### Prompt
Please reproduce every line of text from the saved entries below, word for word, and leave the pictures out of your answer.

Saved entries:
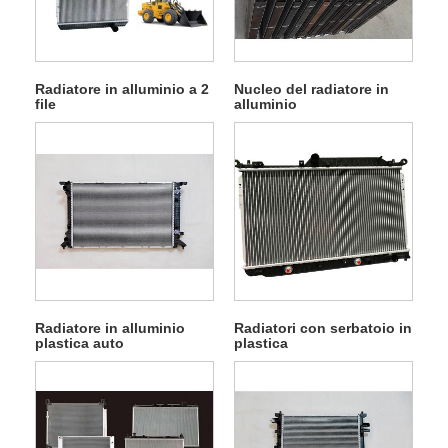
Radiatore in alluminio a 2
Nucleo del radiatore in
file
alluminio
Radiatore in alluminio
Radiatori con serbatoio in
plastica auto
plastica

### Your solution
Radiatore in alluminio a 2
Nucleo del radiatore in
file
alluminio
Radiatore in alluminio
Radiatori con serbatoio in
plastica auto
plastica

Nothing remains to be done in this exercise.